> [WHAT YOU HAVE TO DO] Only the pictures are to be left out; set down the rest of the records exactly.
DATA PROVIDED START
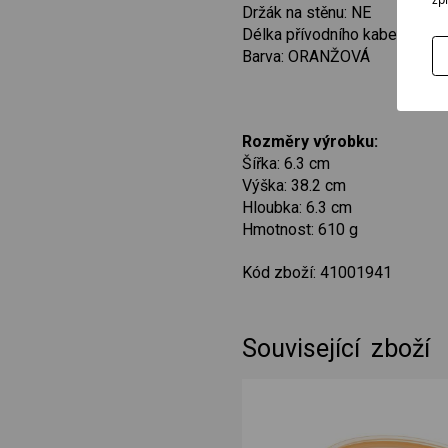
Držák na stěnu: NE
Délka přívodního kabelu: 1,2 
Barva: ORANŽOVÁ
Rozměry výrobku:
Šířka: 6.3 cm
Výška: 38.2 cm
Hloubka: 6.3 cm
Hmotnost: 610 g
Kód zboží: 41001941
Související zboží
bílá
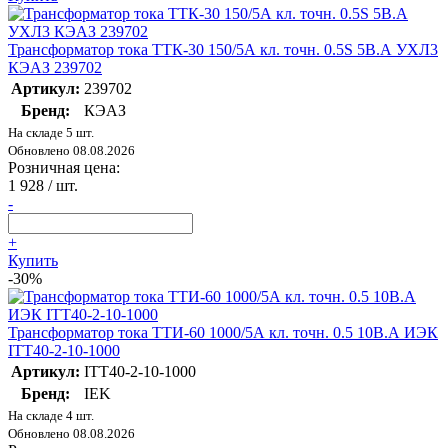
Трансформатор тока ТТК-30 150/5А кл. точн. 0.5S 5В.А УХЛ3
КЭАЗ 239702
Артикул:
239702
Бренд:
КЭАЗ
На складе 5 шт.
Обновлено 08.08.2026
Розничная цена:
1 928
/ шт.
-
+
Купить
-30%
Трансформатор тока ТТИ-60 1000/5А кл. точн. 0.5 10В.А ИЭК
ITT40-2-10-1000
Артикул:
ITT40-2-10-1000
Бренд:
IEK
На складе 4 шт.
Обновлено 08.08.2026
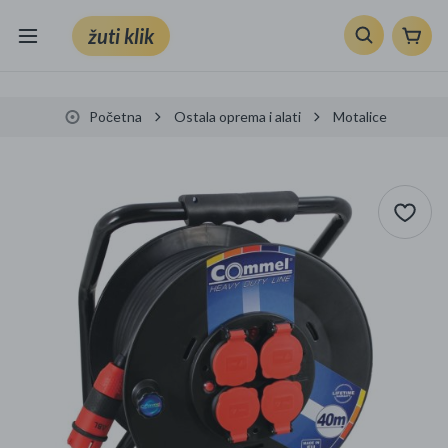
žuti klik
Sve kategorije
Početna
Ostala oprema i alati
Motalice
Knjige, škola i ured
Mobiteli, računala i elektronika
TV, audio i foto
VRT I ALATI
Klik supermarket
Sport i slobodno vrijeme
Ljepota i zdravlje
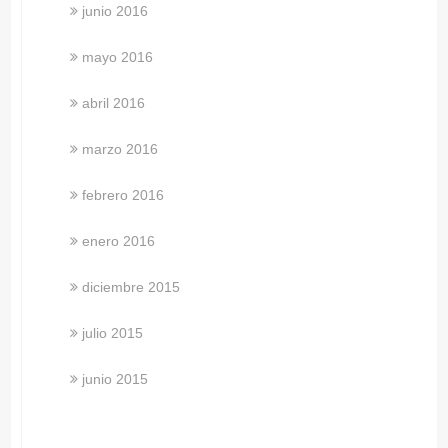
junio 2016
mayo 2016
abril 2016
marzo 2016
febrero 2016
enero 2016
diciembre 2015
julio 2015
junio 2015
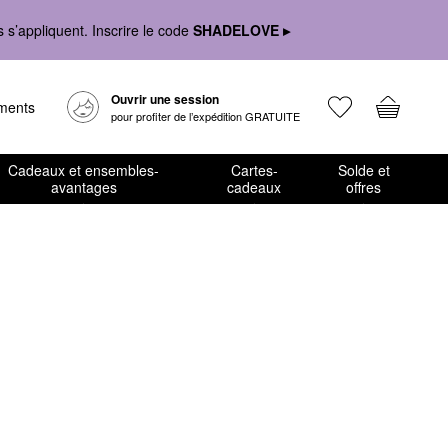
s’appliquent. Inscrire le code
SHADELOVE ▸
Ouvrir une session
ements
pour profiter de l’expédition GRATUITE
Cadeaux et ensembles-
Cartes-
Solde et
avantages
cadeaux
offres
DATA PROVIDED END
> [OUTPUT OF THE TASK]
Držák na stěnu: NE
Délka přívodního kabelu: 1,2 
Barva: ORANŽOVÁ
Rozměry výrobku:
Šířka: 6.3 cm
Výška: 38.2 cm
Hloubka: 6.3 cm
Hmotnost: 610 g
Kód zboží: 41001941
Související zboží
bílá
Трансформатор тока ТТК-30 150/5А кл. точн. 0.5S 5В.А УХЛ3
КЭАЗ 239702
Артикул:
239702
Бренд:
КЭАЗ
На складе 5 шт.
Обновлено 08.08.2026
Розничная цена:
1 928
/ шт.
-
+
Купить
-30%
Трансформатор тока ТТИ-60 1000/5А кл. точн. 0.5 10В.А ИЭК
ITT40-2-10-1000
Артикул:
ITT40-2-10-1000
Бренд:
IEK
На складе 4 шт.
Обновлено 08.08.2026
žuti klik
Sve kategorije
Početna
Ostala oprema i alati
Motalice
Knjige, škola i ured
Mobiteli, računala i elektronika
TV, audio i foto
VRT I ALATI
Klik supermarket
Sport i slobodno vrijeme
Ljepota i zdravlje
junio 2016
mayo 2016
abril 2016
marzo 2016
febrero 2016
enero 2016
diciembre 2015
julio 2015
junio 2015
s’appliquent. Inscrire le code
SHADELOVE ▸
Ouvrir une session
ements
pour profiter de l’expédition GRATUITE
Cadeaux et ensembles-
Cartes-
Solde et
avantages
cadeaux
offres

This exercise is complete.